** START OF SUPPLIED MATERIAL **

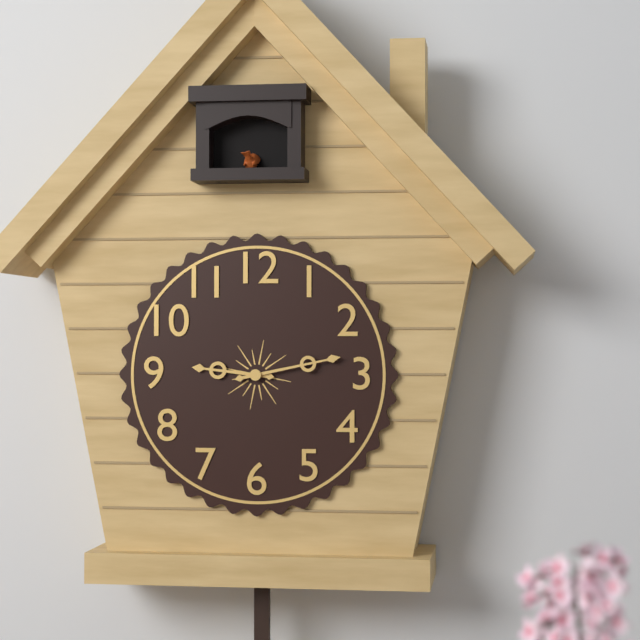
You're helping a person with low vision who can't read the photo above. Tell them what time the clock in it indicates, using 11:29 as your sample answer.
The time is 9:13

** END OF SUPPLIED MATERIAL **
** START OF SUPPLIED MATERIAL **

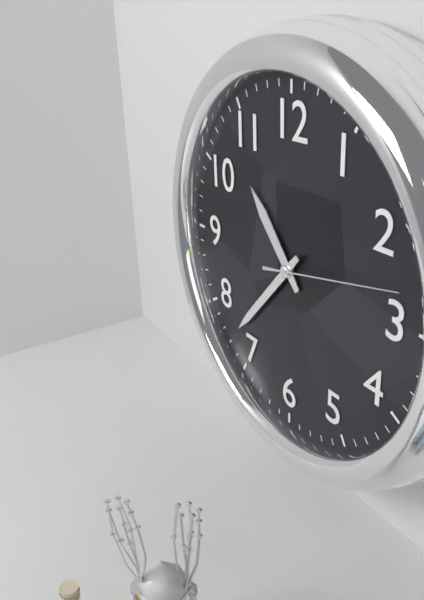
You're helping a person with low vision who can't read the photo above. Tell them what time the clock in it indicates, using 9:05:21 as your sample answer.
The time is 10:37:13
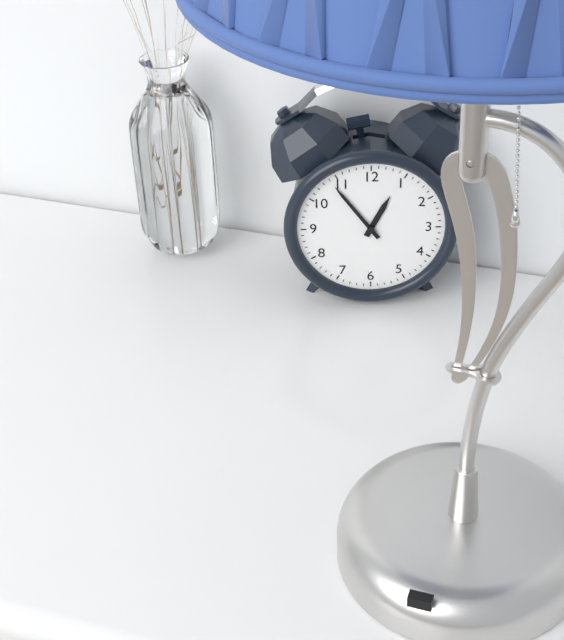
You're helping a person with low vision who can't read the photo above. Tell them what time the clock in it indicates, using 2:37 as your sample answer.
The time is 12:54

** END OF SUPPLIED MATERIAL **

→ TO BE DONE
Arrange the lines of the records as a numbered list, starting at the line containing "9:05:21 as your sample answer." and ending at the line containing "The time is 12:54", both included, with blank lines omitted. Leave the pictures out.

→ RESPONSE BELOW
1. You're helping a person with low vision who can't read the photo above. Tell them what time the clock in it indicates, using 9:05:21 as your sample answer.
2. The time is 10:37:13
3. You're helping a person with low vision who can't read the photo above. Tell them what time the clock in it indicates, using 2:37 as your sample answer.
4. The time is 12:54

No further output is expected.